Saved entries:
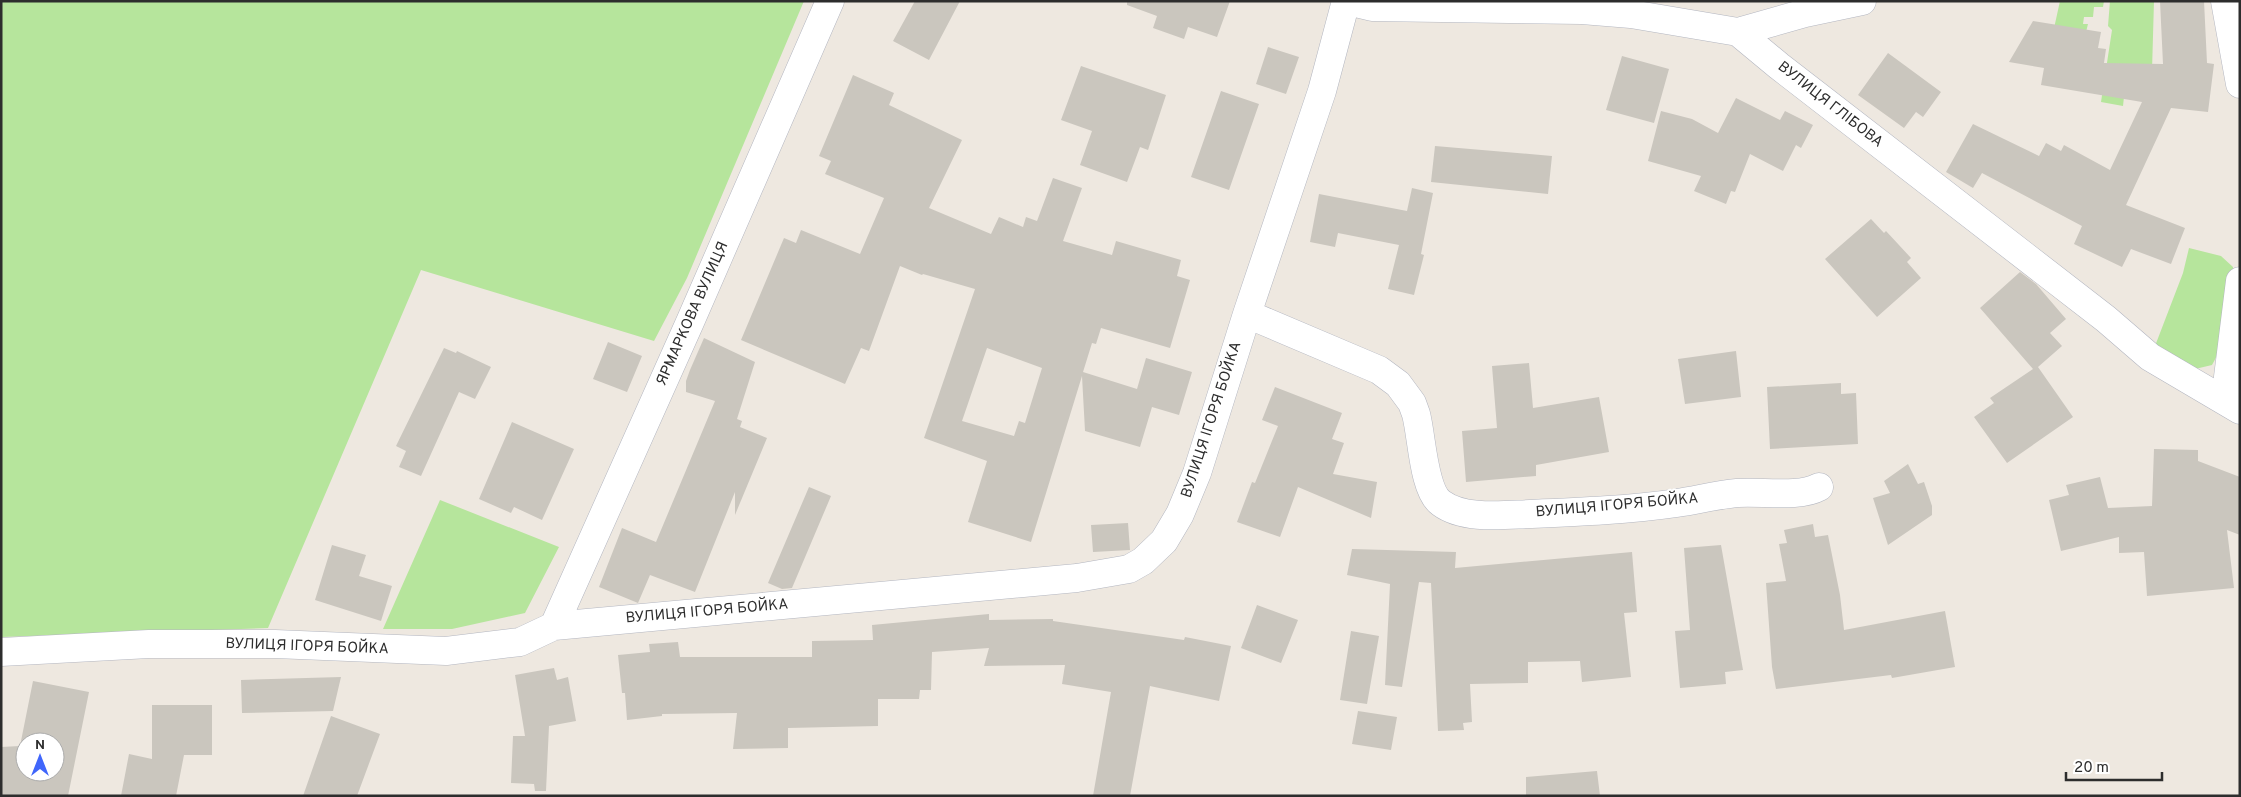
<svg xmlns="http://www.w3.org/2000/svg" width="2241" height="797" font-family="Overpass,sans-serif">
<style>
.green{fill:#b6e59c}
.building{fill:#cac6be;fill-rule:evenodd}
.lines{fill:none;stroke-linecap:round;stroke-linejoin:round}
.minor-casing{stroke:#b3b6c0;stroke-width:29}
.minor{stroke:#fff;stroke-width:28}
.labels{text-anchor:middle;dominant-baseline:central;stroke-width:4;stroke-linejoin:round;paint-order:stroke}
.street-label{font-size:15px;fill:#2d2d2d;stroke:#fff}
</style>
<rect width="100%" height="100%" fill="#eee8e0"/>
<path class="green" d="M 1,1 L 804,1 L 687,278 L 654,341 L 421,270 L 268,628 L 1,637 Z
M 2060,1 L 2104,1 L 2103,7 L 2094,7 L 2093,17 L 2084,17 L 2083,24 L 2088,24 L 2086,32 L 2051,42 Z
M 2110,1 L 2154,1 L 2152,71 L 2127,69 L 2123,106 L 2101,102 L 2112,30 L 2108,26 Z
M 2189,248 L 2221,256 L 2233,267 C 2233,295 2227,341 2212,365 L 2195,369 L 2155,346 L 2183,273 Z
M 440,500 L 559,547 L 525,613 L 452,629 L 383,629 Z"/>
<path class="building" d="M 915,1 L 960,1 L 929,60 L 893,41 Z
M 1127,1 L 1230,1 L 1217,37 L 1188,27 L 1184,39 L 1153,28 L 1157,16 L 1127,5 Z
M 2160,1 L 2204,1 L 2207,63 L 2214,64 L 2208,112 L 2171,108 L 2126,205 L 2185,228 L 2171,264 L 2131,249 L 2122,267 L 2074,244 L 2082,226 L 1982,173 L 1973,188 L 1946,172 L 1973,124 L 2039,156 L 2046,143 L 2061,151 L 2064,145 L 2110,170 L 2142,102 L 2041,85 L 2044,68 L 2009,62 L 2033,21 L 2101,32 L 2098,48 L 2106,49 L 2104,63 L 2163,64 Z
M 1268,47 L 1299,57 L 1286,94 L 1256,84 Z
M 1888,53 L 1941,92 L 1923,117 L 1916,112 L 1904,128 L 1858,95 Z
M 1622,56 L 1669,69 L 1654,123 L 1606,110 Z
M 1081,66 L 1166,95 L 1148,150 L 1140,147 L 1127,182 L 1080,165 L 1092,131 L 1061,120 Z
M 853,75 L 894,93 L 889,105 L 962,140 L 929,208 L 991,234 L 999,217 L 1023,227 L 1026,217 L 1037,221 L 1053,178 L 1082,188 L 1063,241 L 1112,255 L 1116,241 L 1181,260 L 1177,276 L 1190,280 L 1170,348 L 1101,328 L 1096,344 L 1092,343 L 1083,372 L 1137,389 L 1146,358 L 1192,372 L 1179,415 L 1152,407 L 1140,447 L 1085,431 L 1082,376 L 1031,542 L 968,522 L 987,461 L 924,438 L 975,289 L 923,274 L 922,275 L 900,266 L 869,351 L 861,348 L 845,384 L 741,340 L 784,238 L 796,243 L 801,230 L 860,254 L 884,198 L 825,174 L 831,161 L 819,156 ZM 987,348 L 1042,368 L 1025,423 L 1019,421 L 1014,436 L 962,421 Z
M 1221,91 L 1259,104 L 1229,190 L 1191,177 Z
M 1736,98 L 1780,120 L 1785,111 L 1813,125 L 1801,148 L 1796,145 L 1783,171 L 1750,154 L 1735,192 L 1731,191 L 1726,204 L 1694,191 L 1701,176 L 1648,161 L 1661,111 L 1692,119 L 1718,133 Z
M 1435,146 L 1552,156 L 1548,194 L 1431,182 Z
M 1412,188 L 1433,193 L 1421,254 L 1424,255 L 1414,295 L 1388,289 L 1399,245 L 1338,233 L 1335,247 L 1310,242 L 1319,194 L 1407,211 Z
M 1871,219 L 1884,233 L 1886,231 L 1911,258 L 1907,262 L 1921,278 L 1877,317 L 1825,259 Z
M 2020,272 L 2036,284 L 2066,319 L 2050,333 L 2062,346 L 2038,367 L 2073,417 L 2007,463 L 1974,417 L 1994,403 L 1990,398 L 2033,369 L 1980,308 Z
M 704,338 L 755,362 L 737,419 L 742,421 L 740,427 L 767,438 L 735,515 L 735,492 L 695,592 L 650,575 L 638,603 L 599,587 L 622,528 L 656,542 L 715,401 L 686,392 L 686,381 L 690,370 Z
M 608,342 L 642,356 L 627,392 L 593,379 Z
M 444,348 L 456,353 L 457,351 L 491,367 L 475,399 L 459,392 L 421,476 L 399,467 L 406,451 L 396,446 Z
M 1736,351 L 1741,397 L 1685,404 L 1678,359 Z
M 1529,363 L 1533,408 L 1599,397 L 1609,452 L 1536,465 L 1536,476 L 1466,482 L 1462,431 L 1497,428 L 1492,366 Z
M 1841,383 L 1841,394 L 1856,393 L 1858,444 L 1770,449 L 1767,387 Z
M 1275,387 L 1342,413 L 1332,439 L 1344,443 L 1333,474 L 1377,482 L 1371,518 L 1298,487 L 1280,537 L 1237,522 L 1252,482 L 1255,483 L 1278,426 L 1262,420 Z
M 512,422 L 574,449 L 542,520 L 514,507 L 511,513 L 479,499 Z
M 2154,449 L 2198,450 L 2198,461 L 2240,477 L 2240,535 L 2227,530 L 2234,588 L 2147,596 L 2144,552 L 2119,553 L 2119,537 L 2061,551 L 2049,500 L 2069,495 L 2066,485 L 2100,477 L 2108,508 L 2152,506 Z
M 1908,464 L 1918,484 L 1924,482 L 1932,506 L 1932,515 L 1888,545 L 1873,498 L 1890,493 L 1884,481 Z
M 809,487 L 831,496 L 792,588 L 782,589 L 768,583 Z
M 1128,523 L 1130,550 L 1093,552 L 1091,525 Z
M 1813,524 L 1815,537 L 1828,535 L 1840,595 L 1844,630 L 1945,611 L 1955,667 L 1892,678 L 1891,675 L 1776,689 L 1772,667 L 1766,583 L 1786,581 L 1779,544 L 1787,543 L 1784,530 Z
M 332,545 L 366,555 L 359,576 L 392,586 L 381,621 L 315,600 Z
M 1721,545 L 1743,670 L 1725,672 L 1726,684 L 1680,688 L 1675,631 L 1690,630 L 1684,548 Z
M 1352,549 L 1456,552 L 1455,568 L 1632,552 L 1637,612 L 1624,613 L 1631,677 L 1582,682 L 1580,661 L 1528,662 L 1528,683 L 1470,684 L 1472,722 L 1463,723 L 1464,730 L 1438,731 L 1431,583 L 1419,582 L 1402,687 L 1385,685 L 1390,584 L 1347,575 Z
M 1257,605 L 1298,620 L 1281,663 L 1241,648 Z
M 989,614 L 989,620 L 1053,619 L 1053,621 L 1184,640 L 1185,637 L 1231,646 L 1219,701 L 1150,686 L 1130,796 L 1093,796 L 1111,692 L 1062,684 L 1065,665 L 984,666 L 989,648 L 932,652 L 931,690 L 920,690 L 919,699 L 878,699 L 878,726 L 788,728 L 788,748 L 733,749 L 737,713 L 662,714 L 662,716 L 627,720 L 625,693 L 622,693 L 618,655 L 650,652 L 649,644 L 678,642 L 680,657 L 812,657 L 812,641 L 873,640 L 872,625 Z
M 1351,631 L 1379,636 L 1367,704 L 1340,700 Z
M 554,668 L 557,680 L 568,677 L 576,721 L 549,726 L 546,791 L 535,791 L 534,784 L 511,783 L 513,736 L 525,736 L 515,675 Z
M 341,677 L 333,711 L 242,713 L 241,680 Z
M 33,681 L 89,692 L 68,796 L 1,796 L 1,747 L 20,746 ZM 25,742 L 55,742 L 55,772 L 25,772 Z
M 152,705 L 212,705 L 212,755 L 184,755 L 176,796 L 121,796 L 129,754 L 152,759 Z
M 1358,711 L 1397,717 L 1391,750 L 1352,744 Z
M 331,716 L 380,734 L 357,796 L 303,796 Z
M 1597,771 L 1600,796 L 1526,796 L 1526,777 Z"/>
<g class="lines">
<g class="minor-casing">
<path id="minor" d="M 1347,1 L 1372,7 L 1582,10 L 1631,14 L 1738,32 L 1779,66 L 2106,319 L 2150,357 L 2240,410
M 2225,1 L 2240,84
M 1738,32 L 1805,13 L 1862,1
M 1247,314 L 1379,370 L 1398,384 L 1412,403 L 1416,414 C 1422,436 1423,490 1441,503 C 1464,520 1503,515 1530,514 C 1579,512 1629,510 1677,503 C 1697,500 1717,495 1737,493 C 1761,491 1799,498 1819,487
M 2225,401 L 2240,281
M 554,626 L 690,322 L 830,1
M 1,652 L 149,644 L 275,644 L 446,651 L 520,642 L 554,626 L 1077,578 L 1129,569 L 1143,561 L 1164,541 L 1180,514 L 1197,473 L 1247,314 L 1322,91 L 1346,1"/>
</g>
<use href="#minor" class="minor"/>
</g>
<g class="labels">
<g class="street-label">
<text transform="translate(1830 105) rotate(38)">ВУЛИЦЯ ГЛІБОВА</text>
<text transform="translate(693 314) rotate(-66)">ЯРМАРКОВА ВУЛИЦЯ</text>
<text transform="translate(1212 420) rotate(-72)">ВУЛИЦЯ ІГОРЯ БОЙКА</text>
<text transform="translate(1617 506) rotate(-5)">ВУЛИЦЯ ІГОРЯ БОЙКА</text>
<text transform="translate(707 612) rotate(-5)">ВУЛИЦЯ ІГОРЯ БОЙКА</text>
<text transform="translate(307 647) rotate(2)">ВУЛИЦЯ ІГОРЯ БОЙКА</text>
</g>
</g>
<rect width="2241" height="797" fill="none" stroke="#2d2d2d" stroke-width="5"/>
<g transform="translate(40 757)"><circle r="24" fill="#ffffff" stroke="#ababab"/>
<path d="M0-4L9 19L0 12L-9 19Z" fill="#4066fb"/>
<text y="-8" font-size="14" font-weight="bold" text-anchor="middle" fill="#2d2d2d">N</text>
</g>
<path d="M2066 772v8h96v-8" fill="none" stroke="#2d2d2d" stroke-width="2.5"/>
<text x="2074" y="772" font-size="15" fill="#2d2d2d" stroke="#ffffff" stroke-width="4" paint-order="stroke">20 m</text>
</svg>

**Work required**: Scan the records above for the word "lines" and return every line where it occurs.

**Task solution**:
.lines{fill:none;stroke-linecap:round;stroke-linejoin:round}
<g class="lines">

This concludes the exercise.